* Task statement: Copy out every line of the listing below character for character, with no changes.

Collected data:
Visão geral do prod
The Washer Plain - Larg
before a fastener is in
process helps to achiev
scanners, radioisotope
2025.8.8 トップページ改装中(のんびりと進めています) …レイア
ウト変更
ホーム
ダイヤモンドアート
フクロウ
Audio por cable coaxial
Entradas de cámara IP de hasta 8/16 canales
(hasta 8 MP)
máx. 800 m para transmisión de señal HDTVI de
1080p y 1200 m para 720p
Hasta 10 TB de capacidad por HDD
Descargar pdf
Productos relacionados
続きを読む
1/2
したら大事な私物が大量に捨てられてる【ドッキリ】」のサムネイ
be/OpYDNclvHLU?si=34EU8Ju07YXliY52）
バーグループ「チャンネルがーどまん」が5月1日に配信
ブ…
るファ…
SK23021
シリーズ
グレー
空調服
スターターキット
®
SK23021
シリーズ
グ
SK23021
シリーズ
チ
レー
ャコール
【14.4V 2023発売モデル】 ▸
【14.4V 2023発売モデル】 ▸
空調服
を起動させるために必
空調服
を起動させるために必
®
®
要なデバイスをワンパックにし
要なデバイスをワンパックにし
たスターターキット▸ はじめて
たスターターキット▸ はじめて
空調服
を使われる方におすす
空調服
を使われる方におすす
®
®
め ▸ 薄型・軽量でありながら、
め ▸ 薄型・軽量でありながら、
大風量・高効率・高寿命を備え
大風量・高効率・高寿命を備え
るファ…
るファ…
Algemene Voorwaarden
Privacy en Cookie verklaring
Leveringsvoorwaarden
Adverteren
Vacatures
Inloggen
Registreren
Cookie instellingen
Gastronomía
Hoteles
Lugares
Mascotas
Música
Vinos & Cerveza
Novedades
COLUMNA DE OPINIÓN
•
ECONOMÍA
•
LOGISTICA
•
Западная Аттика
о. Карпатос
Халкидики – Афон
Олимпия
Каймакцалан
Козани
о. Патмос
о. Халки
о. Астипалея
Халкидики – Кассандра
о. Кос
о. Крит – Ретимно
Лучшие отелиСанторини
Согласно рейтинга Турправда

* Task response:
Visão geral do prod
The Washer Plain - Larg
before a fastener is in
process helps to achiev
scanners, radioisotope
2025.8.8 トップページ改装中(のんびりと進めています) …レイア
ウト変更
ホーム
ダイヤモンドアート
フクロウ
Audio por cable coaxial
Entradas de cámara IP de hasta 8/16 canales
(hasta 8 MP)
máx. 800 m para transmisión de señal HDTVI de
1080p y 1200 m para 720p
Hasta 10 TB de capacidad por HDD
Descargar pdf
Productos relacionados
続きを読む
1/2
したら大事な私物が大量に捨てられてる【ドッキリ】」のサムネイ
be/OpYDNclvHLU?si=34EU8Ju07YXliY52）
バーグループ「チャンネルがーどまん」が5月1日に配信
ブ…
るファ…
SK23021
シリーズ
グレー
空調服
スターターキット
®
SK23021
シリーズ
グ
SK23021
シリーズ
チ
レー
ャコール
【14.4V 2023発売モデル】 ▸
【14.4V 2023発売モデル】 ▸
空調服
を起動させるために必
空調服
を起動させるために必
®
®
要なデバイスをワンパックにし
要なデバイスをワンパックにし
たスターターキット▸ はじめて
たスターターキット▸ はじめて
空調服
を使われる方におすす
空調服
を使われる方におすす
®
®
め ▸ 薄型・軽量でありながら、
め ▸ 薄型・軽量でありながら、
大風量・高効率・高寿命を備え
大風量・高効率・高寿命を備え
るファ…
るファ…
Algemene Voorwaarden
Privacy en Cookie verklaring
Leveringsvoorwaarden
Adverteren
Vacatures
Inloggen
Registreren
Cookie instellingen
Gastronomía
Hoteles
Lugares
Mascotas
Música
Vinos & Cerveza
Novedades
COLUMNA DE OPINIÓN
•
ECONOMÍA
•
LOGISTICA
•
Западная Аттика
о. Карпатос
Халкидики – Афон
Олимпия
Каймакцалан
Козани
о. Патмос
о. Халки
о. Астипалея
Халкидики – Кассандра
о. Кос
о. Крит – Ретимно
Лучшие отелиСанторини
Согласно рейтинга Турправда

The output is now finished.